TASK INSTRUCTIONS:
Copy exactly, please, the lines of the data from its start through the line containing "left knee: (121, 121, -5)".

─── AVAILABLE DATA ───

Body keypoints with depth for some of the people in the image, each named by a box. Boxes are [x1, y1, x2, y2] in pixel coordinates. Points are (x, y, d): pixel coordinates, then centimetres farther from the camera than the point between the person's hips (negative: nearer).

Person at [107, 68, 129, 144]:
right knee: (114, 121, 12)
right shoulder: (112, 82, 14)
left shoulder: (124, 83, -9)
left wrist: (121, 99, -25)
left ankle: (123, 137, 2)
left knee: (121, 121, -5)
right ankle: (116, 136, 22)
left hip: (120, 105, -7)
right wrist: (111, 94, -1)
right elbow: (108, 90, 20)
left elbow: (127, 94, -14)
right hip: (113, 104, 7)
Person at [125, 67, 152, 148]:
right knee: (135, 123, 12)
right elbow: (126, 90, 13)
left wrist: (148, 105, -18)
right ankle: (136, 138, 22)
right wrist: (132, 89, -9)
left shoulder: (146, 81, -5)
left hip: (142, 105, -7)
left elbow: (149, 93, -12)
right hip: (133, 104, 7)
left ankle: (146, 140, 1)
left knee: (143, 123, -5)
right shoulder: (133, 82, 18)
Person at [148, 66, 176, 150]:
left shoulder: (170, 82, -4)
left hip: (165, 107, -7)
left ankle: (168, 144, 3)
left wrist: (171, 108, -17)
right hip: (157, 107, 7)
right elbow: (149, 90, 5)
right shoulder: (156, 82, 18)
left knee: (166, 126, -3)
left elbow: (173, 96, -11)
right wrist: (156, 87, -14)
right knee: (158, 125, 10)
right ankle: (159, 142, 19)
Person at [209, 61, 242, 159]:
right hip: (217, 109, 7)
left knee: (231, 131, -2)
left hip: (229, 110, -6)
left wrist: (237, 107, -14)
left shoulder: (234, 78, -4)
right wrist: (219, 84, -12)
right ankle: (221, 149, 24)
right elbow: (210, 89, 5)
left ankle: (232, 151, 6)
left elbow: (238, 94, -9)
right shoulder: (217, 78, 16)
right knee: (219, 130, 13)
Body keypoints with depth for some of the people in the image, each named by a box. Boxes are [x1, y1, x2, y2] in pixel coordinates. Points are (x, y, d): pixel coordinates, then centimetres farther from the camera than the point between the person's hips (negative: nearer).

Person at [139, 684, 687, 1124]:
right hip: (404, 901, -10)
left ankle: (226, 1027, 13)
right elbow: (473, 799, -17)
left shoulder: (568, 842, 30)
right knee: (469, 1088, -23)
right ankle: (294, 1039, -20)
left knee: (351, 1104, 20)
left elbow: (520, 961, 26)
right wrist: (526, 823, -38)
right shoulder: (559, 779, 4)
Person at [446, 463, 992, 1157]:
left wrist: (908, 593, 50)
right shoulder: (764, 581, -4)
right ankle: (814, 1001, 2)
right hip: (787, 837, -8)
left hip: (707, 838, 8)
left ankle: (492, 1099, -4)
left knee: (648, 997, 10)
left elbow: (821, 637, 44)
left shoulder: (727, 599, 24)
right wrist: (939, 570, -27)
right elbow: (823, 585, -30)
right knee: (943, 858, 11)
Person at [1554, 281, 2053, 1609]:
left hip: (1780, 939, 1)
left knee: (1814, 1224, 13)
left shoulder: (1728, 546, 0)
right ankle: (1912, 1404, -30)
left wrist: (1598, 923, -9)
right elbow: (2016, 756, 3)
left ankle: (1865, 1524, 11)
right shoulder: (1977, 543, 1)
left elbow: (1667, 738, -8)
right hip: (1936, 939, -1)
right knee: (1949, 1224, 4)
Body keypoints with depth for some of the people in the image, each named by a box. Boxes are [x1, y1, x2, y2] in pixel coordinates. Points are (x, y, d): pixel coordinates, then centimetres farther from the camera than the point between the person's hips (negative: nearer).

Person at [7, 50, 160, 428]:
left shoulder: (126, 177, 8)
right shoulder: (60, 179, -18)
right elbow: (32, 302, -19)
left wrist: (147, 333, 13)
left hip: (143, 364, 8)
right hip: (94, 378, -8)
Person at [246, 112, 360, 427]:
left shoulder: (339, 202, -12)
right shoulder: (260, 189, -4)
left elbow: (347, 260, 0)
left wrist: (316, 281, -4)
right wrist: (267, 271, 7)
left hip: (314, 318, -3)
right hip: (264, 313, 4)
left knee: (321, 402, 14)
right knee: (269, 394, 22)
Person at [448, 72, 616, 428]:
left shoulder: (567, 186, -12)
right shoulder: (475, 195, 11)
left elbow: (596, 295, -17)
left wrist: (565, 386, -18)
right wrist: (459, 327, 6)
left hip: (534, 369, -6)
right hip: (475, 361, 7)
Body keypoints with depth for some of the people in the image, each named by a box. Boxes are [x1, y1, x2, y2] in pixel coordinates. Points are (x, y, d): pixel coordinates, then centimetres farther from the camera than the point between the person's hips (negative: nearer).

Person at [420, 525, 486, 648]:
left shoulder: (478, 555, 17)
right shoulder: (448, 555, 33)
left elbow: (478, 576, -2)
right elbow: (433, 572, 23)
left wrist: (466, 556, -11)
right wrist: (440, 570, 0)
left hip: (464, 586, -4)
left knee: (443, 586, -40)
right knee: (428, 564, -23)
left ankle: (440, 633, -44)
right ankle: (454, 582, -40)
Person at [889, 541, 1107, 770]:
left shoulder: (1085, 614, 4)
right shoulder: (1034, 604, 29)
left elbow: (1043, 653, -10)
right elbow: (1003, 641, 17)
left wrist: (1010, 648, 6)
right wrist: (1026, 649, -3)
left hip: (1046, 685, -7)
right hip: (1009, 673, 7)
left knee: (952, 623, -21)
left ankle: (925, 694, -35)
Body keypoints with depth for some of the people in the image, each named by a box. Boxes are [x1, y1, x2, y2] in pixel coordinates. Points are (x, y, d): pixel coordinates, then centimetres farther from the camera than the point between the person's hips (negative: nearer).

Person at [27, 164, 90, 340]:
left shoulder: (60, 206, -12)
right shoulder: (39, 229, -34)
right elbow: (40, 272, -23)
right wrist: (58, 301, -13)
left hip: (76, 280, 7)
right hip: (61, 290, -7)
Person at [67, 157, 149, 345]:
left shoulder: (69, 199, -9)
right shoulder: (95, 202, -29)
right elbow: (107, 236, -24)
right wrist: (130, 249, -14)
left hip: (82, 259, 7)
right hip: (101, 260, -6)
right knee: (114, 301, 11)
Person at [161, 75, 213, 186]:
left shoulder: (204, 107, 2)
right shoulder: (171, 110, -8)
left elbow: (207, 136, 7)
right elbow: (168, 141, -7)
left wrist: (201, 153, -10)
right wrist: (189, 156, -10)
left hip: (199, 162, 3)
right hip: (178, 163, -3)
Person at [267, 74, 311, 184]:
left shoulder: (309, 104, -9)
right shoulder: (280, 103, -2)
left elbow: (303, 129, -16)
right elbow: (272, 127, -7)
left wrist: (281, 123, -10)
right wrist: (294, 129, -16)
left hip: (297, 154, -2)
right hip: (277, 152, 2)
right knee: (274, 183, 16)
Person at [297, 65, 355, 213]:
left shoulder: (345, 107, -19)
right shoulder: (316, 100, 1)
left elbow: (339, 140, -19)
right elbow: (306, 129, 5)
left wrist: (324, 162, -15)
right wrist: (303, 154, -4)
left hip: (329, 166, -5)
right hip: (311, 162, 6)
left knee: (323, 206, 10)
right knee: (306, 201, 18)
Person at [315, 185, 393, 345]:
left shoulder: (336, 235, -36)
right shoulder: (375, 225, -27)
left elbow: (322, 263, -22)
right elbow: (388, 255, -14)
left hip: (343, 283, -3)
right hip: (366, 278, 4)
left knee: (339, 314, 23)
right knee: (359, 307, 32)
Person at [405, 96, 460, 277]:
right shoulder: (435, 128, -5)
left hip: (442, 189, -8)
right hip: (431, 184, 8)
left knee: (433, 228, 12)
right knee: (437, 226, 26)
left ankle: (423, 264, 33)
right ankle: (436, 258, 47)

───

TASK RESPONSE:
Body keypoints with depth for some of the people in the image, each named by a box. Boxes are [x1, y1, x2, y2] in pixel coordinates. Points are (x, y, d): pixel coordinates, then centimetres farther from the camera than the point between the person's hips (negative: nearer).

Person at [107, 68, 129, 144]:
right knee: (114, 121, 12)
right shoulder: (112, 82, 14)
left shoulder: (124, 83, -9)
left wrist: (121, 99, -25)
left ankle: (123, 137, 2)
left knee: (121, 121, -5)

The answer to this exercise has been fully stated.